Pawlikowski dedica este melodrama, signado por encuentros y desencuentros a lo largo de quinceaños, a sus padres; pues según ha referido se inspira, sin aspirar al realismo, en la tumultuosa historia de amor que han mantenido. El tiempo en esta película romántica aparece como un elemento central. La temporalidad de los amantes es una temporalidad que aspira a lo eterno; como lo expresan las referencias a la metáfora del poema de Juliette que cantará Zula (“El péndulo mató al tiempo”) y la canción de rock “Rock around the clock” que plantea rockear desde la noche hasta la plena luz del día. El realizador polaco en esa tensión entre la aspiración hacia lo absoluto de la pasión amorosa que expresan sus personajes y lo efímero que sostiene la realidad se muestra deudor del cine de Truffaut, quien abordó esta temática en gran parte de su filmografía. “Siempre estarécontigo, en todas partes y hasta el fin del mundo” y “Llévame lejos de aquí. Pero esta vez para siempre”, dice Zula. La idea del amor que sostiene es el Amor Pasión, ese amor que aspira a la completud, a la infinitud y por el cual se sufre porque involucra realizar terribles concesiones y sacrificios en el afán de estar juntos. Se trata de un amor trágico, que conduce inevitablemente a la muerte, como única condición en la cual puede consumarse, porque es un amor que no soporta la castración, la posibilidad del límite o del cambio. Como expresa claramente el director en una entrevista para la televisión española: “Del amor humano esperamos grandes cosas, algo absoluto. Pero nunca es absoluto, siempre es relativo y depende de cómo eres en la vida y de tu carácter. La tragedia es que esperamos mucho del amor. El amor divino puede ser absoluto, el amor humano es relativo y a veces cómicamente absurdo”.
Es de destacar la maravillosa estética fotográfica de la película, donde el director sostiene la simetría en cada composición y cuida el contraste del claroscuro mediante la iluminación, la que acompaña hábilmente por la música. Esta minuciosidad hace de cada plano un acontecimiento estético, donde se exaltan los sentidos y la emoción del espectador acercándolo a una experiencia que trasciende la belleza y se acerca a lo sublime, a ese más allá de la imagen armónica anunciándonos la tragedia. Y esa cruz que se dibuja en la encrucijada de caminos, donde dejará el ómnibus a los amantes, será el signo de su último destino.

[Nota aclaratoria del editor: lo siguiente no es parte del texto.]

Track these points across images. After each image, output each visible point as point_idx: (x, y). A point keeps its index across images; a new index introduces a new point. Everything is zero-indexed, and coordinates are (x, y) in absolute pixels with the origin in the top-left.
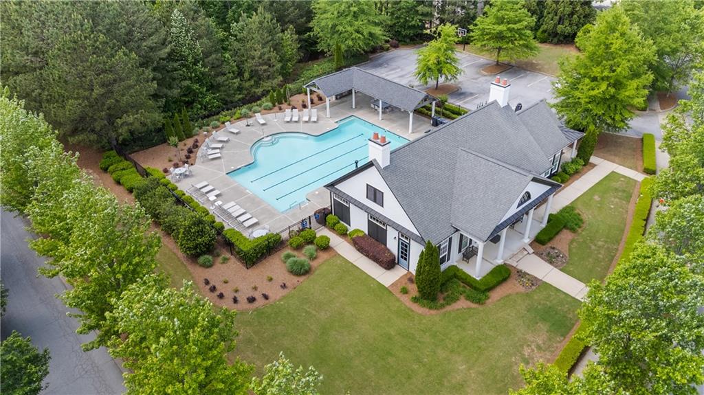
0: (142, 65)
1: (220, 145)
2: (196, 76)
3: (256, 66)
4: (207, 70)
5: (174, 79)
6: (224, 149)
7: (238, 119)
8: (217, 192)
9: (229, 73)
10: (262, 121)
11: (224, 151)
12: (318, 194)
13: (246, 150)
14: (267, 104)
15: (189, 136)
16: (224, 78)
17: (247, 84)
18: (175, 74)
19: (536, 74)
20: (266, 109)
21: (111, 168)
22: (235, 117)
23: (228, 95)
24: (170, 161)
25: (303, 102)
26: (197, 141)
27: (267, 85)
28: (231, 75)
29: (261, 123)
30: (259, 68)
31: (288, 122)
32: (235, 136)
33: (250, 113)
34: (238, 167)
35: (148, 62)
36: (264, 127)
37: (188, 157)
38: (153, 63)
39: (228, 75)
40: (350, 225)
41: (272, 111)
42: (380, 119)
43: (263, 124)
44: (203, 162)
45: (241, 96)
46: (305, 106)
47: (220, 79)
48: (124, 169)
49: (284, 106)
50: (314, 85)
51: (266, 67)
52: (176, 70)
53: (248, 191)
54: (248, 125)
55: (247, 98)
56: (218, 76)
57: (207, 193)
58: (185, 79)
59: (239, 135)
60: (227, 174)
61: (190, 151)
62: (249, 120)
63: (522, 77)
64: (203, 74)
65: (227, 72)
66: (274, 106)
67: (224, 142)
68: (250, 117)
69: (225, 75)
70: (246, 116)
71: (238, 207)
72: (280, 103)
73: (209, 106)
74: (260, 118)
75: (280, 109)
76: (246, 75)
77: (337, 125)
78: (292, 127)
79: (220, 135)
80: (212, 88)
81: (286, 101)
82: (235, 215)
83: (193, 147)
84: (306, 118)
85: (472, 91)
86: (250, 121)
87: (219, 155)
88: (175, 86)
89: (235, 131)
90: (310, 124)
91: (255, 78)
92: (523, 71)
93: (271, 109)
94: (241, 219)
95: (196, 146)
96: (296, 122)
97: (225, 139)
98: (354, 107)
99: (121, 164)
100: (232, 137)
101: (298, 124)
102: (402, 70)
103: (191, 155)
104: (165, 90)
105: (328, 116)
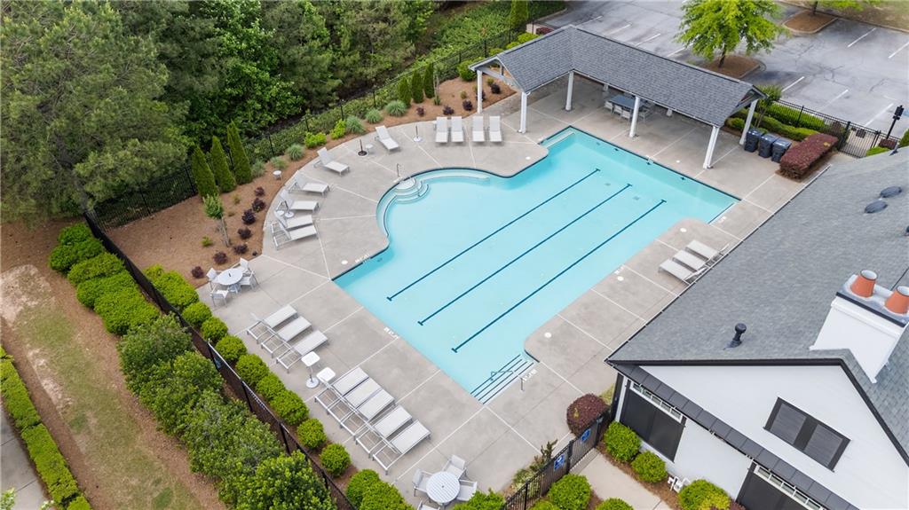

Cold War, por la delicadeza y la sutileza de cada uno de sus detalles de puesta en escena sin pretensiones grandilocuentes, y un guion que apela a las emociones, interpretado magníficamente por la pareja protagónica sin caer en subrayados ni en golpes bajos, se constituye sin lugar a dudas en un notable melodrama, no sólo para recordar sino al cual volver más de una vez. Pawlikowski logra transcender la época en la que ha anclado su película y nos habla de hoy y del futuro, interpelándonos en la construcción de un nuevo amor, uno que no se rebaje a la fluidez del intercambio capitalista y que tampoco aspire al absoluto de la nostalgia pasada ni de la eternidad futura, sino que se viva en presente, inventándose como nuevo cada vez.
Cold War (Zimna wojna, 2018). Dirección: Pawel Pawlikowski. Guion: Pawel Pawlikowski, Janusz Glowacki, Piotr Borkowski. Fotografía: Lukasz Zal. Montaje: Jaroslaw Kaminski. Elenco: Joanna Kulig, Tomasz Kot, Agata Kulesza, Borys Szyc, Cédric Kahn, Jeanne Balibar. Duración: 88 minutos.